The wind turbine farm in Yandin, the largest turbine farm in Western Australia, has officially opened and has continually provided power for business operations across the country with clean and affordable energy.

Onsite operations in Yandin started in 2019 with over fifty thousand tons of machinery and turbines expected to be transported to the site for construction.

Moreover, with its fifty-one 4.2MW turbines from Vesta’s global manufacturer, the farm is said to generate more green energy than all other wind turbine farms in Western Australia. The unique location of the farm, together with the applied modern turbine technology, makes it the most efficient wind turbine farm in Australia.

In fact, the Executive Director of Alinta Energy, Ken Woolley, stated that the farm’s turbines could provide power for approximately two hundred thousand households in Western Australia every year.

Moreover, he also said that the project’s capacity factor is around 50%. This is considered better than any other turbine farm in Australia. However, engineers have not yet verified this statement. In this case, the statement mainly was based on how well it performed and how much it has benefitted Dandaragan residences throughout the years.

Aside from this, the Yandin farm also represents the most significant and first-ever renewable energy investment project of Alinta Energy. With that said, the managers, directors, and the entire team have always been thrilled and looking forward to accomplishing it in Western Australia.

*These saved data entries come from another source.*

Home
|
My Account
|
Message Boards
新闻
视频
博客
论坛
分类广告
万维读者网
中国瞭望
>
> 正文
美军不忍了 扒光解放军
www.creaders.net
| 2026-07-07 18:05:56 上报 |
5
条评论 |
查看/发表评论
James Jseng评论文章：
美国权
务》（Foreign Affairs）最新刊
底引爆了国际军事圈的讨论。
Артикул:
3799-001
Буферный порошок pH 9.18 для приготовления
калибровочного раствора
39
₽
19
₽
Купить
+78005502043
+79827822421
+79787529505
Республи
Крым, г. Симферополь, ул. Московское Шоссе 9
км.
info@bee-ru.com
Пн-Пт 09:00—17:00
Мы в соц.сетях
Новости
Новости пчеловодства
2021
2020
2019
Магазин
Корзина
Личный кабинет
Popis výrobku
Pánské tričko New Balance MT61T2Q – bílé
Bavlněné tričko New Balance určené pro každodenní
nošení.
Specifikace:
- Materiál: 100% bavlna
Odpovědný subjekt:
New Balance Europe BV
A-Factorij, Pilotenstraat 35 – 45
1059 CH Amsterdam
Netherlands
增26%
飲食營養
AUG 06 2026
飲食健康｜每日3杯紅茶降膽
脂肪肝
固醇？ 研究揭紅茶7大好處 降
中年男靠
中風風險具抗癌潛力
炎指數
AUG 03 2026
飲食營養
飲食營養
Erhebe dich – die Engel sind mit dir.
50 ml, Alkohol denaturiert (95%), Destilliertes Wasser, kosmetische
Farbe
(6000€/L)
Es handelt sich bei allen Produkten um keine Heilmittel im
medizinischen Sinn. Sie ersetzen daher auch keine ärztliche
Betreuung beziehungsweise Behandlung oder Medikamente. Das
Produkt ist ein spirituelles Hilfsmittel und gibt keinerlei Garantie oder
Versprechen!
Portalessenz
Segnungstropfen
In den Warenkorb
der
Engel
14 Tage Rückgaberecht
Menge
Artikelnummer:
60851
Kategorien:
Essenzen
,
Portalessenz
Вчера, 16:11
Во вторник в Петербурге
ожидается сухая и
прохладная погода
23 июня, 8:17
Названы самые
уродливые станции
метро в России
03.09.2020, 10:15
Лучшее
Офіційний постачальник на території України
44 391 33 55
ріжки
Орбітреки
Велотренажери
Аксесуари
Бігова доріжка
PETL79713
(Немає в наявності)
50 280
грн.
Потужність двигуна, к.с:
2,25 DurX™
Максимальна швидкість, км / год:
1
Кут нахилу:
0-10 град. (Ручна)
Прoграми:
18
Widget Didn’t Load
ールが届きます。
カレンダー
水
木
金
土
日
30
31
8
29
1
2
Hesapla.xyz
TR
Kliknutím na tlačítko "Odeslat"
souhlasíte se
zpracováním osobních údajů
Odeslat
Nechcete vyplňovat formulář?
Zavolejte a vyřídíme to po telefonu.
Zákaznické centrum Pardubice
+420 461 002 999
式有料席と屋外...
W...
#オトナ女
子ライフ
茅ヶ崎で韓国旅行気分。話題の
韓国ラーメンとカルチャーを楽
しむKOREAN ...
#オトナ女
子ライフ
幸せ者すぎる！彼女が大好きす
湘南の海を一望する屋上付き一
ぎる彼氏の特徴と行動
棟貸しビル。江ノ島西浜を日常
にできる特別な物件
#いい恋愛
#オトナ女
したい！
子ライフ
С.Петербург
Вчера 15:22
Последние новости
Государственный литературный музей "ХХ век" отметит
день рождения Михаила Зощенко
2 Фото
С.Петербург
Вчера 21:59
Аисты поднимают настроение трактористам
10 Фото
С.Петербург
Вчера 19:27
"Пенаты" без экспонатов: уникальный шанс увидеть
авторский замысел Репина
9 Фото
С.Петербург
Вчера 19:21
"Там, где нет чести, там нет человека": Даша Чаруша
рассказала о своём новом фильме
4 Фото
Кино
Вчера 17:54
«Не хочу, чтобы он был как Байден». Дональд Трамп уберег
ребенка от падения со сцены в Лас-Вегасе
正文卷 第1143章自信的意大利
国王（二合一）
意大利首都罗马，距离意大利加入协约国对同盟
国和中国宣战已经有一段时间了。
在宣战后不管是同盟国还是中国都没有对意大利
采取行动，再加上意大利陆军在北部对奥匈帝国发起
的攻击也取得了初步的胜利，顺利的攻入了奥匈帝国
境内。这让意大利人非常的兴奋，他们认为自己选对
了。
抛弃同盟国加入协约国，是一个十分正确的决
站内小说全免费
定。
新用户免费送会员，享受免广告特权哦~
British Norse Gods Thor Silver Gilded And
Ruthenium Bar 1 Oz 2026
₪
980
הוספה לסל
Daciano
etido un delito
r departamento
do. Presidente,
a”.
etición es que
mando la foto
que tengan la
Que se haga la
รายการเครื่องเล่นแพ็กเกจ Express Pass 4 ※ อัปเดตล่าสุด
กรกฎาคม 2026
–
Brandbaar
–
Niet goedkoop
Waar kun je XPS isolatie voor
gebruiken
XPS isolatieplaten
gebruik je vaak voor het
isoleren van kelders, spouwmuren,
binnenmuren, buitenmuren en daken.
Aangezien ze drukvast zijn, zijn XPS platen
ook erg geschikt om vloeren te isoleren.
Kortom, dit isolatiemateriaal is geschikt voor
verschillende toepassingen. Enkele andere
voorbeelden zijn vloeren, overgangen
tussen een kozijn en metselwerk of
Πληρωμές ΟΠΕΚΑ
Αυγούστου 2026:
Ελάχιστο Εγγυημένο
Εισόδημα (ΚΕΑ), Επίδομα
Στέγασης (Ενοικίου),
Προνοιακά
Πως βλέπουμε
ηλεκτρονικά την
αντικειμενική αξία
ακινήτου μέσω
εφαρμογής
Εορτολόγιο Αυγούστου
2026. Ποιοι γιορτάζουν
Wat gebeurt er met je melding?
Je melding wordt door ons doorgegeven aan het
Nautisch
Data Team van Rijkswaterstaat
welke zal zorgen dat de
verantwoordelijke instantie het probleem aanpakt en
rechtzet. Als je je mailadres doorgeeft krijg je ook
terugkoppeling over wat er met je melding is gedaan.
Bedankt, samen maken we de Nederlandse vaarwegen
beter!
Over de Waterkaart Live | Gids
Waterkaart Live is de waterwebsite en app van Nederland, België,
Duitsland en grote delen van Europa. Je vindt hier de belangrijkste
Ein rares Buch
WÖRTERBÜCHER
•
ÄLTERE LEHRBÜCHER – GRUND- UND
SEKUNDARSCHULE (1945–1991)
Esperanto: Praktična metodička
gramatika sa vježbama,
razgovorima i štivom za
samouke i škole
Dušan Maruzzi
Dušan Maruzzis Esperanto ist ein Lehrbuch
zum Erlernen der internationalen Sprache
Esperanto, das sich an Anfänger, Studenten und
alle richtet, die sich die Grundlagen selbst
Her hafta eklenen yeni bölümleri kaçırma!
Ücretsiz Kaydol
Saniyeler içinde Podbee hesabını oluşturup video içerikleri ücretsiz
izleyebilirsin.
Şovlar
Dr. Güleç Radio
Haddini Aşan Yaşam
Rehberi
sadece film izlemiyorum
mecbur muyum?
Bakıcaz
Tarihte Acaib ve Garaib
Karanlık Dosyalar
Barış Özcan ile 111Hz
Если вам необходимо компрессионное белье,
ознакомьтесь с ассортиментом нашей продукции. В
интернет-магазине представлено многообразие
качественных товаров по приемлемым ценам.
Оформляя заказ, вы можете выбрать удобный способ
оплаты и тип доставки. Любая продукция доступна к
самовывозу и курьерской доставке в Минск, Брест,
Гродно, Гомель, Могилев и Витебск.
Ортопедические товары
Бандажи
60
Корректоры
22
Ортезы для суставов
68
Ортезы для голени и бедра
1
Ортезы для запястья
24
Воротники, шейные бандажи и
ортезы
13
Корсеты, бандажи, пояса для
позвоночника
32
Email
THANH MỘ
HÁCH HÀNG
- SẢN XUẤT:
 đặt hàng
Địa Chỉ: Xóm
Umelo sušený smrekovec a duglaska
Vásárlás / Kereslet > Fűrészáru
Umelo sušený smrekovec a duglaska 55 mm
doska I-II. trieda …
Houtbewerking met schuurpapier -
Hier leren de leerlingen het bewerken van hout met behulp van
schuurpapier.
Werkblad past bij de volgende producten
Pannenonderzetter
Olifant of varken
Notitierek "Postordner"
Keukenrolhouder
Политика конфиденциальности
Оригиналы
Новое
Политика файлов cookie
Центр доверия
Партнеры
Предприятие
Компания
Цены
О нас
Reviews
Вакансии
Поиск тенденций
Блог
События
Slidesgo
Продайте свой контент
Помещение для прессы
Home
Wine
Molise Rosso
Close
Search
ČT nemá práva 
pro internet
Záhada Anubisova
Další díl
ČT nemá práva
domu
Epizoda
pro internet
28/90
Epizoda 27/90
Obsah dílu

Nevertheless, this will commence in WA after further assessment and inspection. However, this farm is expected to generate more affordable and cleaner energy for WA’s businesses and residences once it’s completed.

In addition, when this project is combined with gas-fired power stations, it can help Western Australians consume gas more sustainably and efficiently, making it suitable for all consumers and the environment.

Furthermore, entering into leasing terms and conditions, Alinta Energy, together with landowners, has allowed farmers to resume their usual activities despite the operation of turbines in their area.

Aside from these, the turbines, despite their height, will only occupy 0.03 percent of the project’s site. This means that farming activities and turbine operations can co-exist. Ken Woolley also said that the turbine project could leave a legacy for the local community and the entire state.